The lingula of the mandible is a sharp, tongue-shaped, bony projection on the medial aspect of the ramus. It is an important landmark on the medial side of the ramus as it is in close proximity to the MF. Hence, both the MF and the lingula are of clinical significance for the orodental surgeons. According to a study which was conducted on 165 mandibles, triangular lingulae were found in 226 sides, truncated ones were found in 52, nodular ones were found in 36 and assimilated ones in 16 sides (13). Another study revealed that truncated lingulae were most commonly found (47%), which was followed by the nodular (23%), triangular (17%) and the assimilated shapes (13%) (14). This study revealed that the nodular variety was the most common one which was found, followed by the truncated, triangular and the assimilated varieties (Table/Fig 7) and (Table/Fig 8).

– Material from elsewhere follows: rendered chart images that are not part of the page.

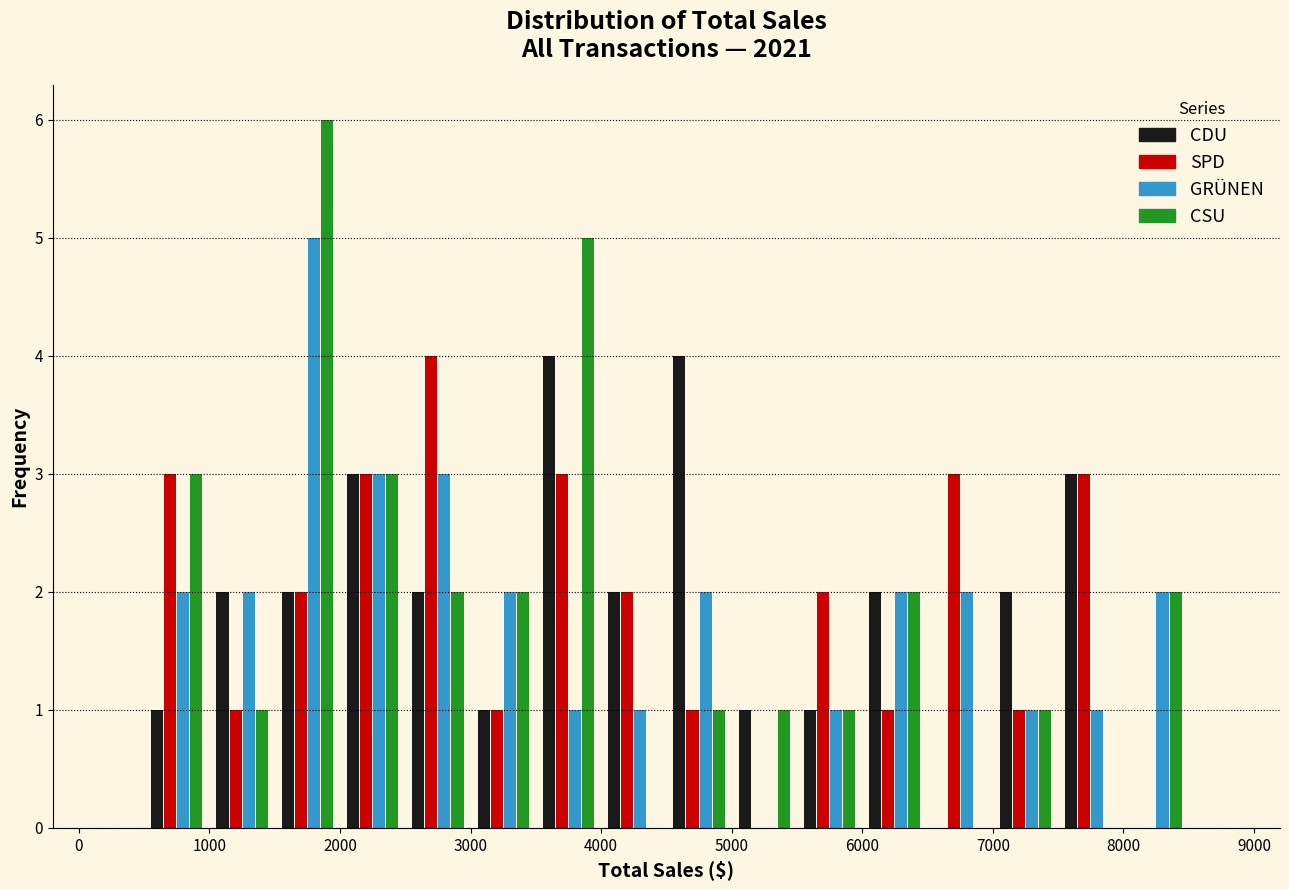

Reading left to right, list every range on the x-axis with the height of the bar of each series over it. The values are not printed on the chart, so give them approximately, as read against the axis.

0 to 500: CDU=0	SPD=0	GRÜNEN=0	CSU=0
500 to 1000: CDU=1	SPD=3	GRÜNEN=2	CSU=3
1000 to 1500: CDU=2	SPD=1	GRÜNEN=2	CSU=1
1500 to 2000: CDU=2	SPD=2	GRÜNEN=5	CSU=6
2000 to 2500: CDU=3	SPD=3	GRÜNEN=3	CSU=3
2500 to 3000: CDU=2	SPD=4	GRÜNEN=3	CSU=2
3000 to 3500: CDU=1	SPD=1	GRÜNEN=2	CSU=2
3500 to 4000: CDU=4	SPD=3	GRÜNEN=1	CSU=5
4000 to 4500: CDU=2	SPD=2	GRÜNEN=1	CSU=0
4500 to 5000: CDU=4	SPD=1	GRÜNEN=2	CSU=1
5000 to 5500: CDU=1	SPD=0	GRÜNEN=0	CSU=1
5500 to 6000: CDU=1	SPD=2	GRÜNEN=1	CSU=1
6000 to 6500: CDU=2	SPD=1	GRÜNEN=2	CSU=2
6500 to 7000: CDU=0	SPD=3	GRÜNEN=2	CSU=0
7000 to 7500: CDU=2	SPD=1	GRÜNEN=1	CSU=1
7500 to 8000: CDU=3	SPD=3	GRÜNEN=1	CSU=0
8000 to 8500: CDU=0	SPD=0	GRÜNEN=2	CSU=2
8500 to 9000: CDU=0	SPD=0	GRÜNEN=0	CSU=0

Since some investigators (3) have stated that anaesthesia is essential for both the patients and the dentists, quoting that the opinion of the patients about their dentists was strictly based on their experience with local anaesthesia, it was preferred to infiltrate the anaesthetic solution in close proximity to the MF in the IA nerve block. Despite the great variation of the MF, it should be kept in mind that it is located in the third quadrant of the ramus antero-posteriorly and supero-inferiorly. It is also preferable to locate the MF by a CT scan prior to any surgical approach to the ramus, to prevent inadvertent injury to the IA nerve.